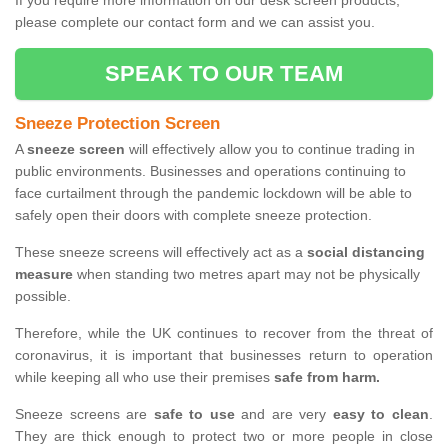
If you require more information on our desk screen products,
please complete our contact form and we can assist you.
SPEAK TO OUR TEAM
Sneeze Protection Screen
A
sneeze screen
will effectively allow you to continue trading in
public environments. Businesses and operations continuing to
face curtailment through the pandemic lockdown will be able to
safely open their doors with complete sneeze protection.
These sneeze screens will effectively act as a
social distancing
measure
when standing two metres apart may not be physically
possible.
Therefore, while the UK continues to recover from the threat of
coronavirus, it is important that businesses return to operation
while keeping all who use their premises
safe from harm.
Sneeze screens are
safe to use
and are very
easy to clean
.
They are thick enough to protect two or more people in close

........

#### Try it:
Print exactly the lines above, starting at the line that contains "and are very" and ending with the last line of the records, both included.

#### Written solution:
and are very
easy to clean
.
They are thick enough to protect two or more people in close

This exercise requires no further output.